I tend to write these blog posts in my head while I’m doing dishes, walking around, and of course, meditating (though I try try try try not to). These past ten days I’ve been tossing around ideas, little bits and pieces, but nothing sticks. I just sort of drift on. I’m able to focus when I’m working–I’m amazed at how much I have gotten done in the past month, writing-wise–but sometimes in life I feel not present. I’m meditating when I can, though it seems every rare morning when I have the energy to pop up at seven and get on the zafu that’s the morning Lex wakes up at seven, too. Then the mornings when I cannot get out of bed, he also sleeps in, and then I regret not having taken advantage of the extra half hour. (An aside: since he was born we have had this very slight symbiotic/sympathetic thing going on. It’s like he knows it’s a morning he should sleep in, since I’m clearly planning to.)

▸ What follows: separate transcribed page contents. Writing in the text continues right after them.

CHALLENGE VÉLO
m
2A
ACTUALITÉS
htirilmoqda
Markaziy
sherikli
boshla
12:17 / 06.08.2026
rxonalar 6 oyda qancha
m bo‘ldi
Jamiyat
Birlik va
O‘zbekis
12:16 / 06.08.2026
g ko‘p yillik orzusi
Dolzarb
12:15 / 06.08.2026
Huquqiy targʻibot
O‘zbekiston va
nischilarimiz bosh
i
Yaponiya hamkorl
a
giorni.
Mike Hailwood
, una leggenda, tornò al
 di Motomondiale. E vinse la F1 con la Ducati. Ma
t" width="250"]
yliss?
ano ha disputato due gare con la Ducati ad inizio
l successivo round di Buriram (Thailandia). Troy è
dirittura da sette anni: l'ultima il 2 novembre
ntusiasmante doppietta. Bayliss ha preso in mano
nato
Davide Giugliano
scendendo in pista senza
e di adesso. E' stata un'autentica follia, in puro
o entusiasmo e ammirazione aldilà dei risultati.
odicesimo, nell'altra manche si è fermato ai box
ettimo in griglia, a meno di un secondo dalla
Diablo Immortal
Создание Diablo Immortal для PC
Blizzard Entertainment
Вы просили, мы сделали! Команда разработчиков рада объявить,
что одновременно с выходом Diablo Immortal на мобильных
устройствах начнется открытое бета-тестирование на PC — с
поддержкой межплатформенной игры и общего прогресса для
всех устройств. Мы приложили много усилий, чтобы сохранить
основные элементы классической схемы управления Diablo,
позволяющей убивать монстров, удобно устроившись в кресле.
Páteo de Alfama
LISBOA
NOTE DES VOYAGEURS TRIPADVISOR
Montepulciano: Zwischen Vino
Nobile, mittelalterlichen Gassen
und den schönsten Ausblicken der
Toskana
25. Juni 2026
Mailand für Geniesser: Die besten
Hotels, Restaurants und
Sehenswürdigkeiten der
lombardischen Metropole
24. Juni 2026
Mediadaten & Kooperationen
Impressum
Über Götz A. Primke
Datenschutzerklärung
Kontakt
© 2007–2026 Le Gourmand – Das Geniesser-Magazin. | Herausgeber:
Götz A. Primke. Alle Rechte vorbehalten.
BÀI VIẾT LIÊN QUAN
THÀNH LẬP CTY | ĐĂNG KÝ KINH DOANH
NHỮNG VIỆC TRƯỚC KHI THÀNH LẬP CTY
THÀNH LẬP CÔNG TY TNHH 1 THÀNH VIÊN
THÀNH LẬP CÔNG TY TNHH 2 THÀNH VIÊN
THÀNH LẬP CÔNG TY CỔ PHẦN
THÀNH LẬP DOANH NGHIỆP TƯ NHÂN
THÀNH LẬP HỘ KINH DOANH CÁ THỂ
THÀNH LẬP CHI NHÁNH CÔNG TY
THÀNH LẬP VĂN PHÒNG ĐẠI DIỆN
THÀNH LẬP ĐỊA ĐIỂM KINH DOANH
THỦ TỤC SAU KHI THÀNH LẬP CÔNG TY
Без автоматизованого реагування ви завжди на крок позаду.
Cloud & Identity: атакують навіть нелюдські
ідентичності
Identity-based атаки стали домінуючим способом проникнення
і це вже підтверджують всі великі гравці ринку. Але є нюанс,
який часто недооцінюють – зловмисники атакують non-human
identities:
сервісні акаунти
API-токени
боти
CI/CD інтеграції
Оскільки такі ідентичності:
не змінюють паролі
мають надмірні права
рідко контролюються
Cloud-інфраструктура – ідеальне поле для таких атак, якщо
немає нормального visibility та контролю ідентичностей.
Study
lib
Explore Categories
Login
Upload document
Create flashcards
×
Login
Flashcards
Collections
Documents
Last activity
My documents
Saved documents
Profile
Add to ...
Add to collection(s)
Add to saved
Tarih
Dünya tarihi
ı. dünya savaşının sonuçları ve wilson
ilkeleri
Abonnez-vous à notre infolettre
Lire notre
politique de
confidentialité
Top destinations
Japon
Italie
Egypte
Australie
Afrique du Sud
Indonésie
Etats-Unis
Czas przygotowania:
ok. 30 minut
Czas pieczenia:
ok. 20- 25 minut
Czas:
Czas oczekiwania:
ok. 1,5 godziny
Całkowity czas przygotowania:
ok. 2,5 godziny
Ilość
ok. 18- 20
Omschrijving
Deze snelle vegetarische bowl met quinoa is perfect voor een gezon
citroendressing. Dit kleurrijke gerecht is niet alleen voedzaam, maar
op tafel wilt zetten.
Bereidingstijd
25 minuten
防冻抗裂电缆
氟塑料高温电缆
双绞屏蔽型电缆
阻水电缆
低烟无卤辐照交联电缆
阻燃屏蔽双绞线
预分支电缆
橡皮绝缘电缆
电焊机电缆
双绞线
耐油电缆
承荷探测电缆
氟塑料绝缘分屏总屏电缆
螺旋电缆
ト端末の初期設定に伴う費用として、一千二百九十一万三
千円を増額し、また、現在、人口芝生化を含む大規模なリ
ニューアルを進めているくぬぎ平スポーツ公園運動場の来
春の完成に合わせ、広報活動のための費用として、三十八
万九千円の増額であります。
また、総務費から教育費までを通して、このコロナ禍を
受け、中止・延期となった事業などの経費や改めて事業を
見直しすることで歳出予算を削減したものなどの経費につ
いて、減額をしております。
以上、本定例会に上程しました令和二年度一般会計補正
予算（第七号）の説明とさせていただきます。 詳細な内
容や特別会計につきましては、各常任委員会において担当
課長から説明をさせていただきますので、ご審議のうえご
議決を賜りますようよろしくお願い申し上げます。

Today when I got up I decided I just had to acknowledge the reason for the sleepiness, and the drifting.

DriftingJelliesI feel really, really weird lately. And I believe fertility drugs are to blame.

Now, I am a pretty notoriously natural Mama. I cook almost everything from scratch, I take a slew of high-quality supplements every day. I don’t drink Coke or eat crap. This commitment is very much a part of me. In fact, it was a pretty big surprise to everyone when, during my brutally long labor with Lex, I huffed nitrous oxide from a mask and accepted the epidural. And trying to make numero dos has also made me decide to embrace the dubious powers of Western medicine. To wit: Clomid. HCG shot. Now, progesterone supplements.

The Clomid was pretty much fine, though I do think my slightly irrational behavior last week might be attributed to it. The HCG shot made me feel pregnant, which is bittersweet. But this progesterone, oof. I slept ten hours on Sunday night. Monday afternoon, I took an hour-long nap. And today I woke up with vertigo and nausea and couldn’t do my sun salutations. Over the weekend I tried to have a couple glasses of wine and the hangover was outrageous.

I don’t feel unhappy, I have to say, though the mood swings have been a little much. Last week I was crying one minute, and the next, I danced into the kitchen singing “Wishing Well” by Terrence Trent D’Arby, prompting Marc to ask me if I thought I was bipolar. (Not bipolar, just a true child of the eighties.) He and I are fighting all the time, but that’s probably his fault (kidding!). I don’t doubt my great love for him, or for Lex. I just feel kind of foggy, strange.

More strange, though, is that I have no desire to go off the progesterone. I take the pill, and wait. I think maybe my body feels like it wants it. Maybe it’s addictive. Who knows.

Ah, the mindful approach to fertility drugs. What does that even look like? This?